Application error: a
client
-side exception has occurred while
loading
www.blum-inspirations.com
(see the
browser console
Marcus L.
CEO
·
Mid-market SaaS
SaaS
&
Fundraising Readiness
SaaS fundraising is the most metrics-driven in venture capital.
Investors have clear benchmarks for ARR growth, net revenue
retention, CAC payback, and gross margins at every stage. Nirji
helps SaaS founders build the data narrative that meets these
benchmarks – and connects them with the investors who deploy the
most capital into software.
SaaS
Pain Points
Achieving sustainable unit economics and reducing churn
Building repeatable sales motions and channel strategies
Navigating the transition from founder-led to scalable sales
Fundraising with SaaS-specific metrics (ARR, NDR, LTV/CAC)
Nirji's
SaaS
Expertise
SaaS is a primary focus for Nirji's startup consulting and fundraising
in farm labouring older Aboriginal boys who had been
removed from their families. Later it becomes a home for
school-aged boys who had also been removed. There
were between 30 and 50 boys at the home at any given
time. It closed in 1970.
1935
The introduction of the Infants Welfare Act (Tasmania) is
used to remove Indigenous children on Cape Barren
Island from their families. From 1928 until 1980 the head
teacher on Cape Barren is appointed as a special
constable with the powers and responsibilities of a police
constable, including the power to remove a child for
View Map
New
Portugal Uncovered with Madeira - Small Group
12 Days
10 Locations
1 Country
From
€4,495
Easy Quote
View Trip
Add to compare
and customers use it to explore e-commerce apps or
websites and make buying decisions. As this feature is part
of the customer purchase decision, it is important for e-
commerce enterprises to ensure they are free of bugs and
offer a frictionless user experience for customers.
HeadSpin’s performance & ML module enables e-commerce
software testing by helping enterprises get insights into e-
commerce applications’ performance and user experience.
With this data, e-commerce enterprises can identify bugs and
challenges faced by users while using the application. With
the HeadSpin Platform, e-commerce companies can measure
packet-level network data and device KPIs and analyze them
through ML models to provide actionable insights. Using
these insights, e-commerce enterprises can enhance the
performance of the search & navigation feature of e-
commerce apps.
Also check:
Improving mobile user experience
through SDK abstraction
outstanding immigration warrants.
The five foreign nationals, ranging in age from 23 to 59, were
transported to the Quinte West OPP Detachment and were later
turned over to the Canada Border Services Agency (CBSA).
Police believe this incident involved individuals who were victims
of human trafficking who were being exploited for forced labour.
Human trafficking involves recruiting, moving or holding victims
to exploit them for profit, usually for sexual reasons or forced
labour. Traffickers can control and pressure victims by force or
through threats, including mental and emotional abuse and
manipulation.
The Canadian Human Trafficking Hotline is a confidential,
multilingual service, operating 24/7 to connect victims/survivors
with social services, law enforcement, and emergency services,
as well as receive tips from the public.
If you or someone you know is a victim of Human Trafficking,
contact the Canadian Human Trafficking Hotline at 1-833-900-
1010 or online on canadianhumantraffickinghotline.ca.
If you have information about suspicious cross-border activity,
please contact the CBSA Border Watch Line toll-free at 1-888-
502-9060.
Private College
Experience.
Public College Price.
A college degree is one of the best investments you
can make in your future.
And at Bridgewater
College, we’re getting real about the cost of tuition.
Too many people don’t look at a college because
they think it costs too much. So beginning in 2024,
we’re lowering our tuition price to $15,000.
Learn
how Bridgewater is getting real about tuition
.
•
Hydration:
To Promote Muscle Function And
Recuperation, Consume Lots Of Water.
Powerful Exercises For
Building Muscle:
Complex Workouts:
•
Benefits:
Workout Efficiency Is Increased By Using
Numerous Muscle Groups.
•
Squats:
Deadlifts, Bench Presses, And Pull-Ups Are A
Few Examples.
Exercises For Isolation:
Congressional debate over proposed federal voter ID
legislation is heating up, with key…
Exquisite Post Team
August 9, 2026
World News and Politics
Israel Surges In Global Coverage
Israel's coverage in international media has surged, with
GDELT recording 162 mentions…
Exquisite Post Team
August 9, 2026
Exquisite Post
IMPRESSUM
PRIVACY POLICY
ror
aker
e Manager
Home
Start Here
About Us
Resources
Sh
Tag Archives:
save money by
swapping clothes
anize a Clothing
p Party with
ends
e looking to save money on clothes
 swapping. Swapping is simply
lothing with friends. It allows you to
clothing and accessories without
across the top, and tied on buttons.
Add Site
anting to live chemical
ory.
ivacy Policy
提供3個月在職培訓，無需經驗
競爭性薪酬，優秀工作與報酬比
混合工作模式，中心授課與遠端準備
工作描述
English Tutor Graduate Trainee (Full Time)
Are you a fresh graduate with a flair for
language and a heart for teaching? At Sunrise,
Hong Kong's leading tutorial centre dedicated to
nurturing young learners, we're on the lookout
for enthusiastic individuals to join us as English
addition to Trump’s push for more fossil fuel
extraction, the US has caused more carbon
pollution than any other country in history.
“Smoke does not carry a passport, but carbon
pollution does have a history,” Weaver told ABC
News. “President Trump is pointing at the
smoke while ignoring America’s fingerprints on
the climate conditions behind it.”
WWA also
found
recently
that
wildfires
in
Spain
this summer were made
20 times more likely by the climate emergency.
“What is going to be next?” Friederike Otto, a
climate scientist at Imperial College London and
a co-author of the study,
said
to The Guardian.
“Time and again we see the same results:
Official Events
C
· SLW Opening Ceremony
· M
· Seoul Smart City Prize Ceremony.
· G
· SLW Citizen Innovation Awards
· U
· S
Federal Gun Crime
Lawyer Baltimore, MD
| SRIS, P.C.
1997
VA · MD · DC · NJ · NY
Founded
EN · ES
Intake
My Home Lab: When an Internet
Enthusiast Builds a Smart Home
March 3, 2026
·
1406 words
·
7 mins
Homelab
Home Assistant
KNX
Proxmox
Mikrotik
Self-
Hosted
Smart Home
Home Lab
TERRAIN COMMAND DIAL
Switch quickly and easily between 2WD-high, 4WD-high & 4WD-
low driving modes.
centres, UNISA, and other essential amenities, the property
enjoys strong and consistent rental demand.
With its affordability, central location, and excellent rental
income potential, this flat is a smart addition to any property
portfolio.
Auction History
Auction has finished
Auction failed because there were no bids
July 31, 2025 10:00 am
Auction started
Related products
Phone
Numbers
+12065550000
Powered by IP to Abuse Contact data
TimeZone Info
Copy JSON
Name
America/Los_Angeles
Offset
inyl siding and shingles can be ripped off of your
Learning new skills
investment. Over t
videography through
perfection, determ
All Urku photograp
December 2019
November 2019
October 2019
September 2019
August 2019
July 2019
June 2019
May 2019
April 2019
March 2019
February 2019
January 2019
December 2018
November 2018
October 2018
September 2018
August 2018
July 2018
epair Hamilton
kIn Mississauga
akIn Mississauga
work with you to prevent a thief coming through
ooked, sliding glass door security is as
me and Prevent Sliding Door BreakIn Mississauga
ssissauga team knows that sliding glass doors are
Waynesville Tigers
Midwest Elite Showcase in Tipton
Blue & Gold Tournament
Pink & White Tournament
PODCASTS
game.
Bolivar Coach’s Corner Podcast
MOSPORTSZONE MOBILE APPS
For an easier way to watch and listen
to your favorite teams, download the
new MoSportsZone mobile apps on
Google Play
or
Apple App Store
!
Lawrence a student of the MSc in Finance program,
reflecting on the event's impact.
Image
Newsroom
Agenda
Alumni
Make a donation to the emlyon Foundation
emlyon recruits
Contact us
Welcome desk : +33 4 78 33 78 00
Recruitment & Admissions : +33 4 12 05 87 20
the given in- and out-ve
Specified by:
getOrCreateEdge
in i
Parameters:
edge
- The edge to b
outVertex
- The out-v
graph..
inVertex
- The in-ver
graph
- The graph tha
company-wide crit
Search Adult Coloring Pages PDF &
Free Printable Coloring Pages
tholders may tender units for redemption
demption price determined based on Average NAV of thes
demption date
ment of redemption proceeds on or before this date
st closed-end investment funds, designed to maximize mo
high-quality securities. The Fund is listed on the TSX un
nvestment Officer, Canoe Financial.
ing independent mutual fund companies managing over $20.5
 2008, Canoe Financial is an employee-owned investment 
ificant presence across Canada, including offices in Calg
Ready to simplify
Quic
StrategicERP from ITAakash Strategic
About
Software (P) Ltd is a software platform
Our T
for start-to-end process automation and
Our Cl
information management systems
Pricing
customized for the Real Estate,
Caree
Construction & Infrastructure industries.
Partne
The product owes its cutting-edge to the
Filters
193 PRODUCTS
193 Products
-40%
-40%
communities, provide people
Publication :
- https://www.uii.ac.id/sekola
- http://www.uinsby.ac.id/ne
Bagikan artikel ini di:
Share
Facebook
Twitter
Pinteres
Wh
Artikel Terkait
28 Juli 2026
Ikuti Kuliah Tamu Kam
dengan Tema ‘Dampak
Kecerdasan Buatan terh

▶ To-do item
Output the first line of the entries above and every line after it, exactly as written, ending with the line that contains "Achieving sustainable unit".

▶ Your solution
Application error: a
client
-side exception has occurred while
loading
www.blum-inspirations.com
(see the
browser console
Marcus L.
CEO
·
Mid-market SaaS
SaaS
&
Fundraising Readiness
SaaS fundraising is the most metrics-driven in venture capital.
Investors have clear benchmarks for ARR growth, net revenue
retention, CAC payback, and gross margins at every stage. Nirji
helps SaaS founders build the data narrative that meets these
benchmarks – and connects them with the investors who deploy the
most capital into software.
SaaS
Pain Points
Achieving sustainable unit economics and reducing churn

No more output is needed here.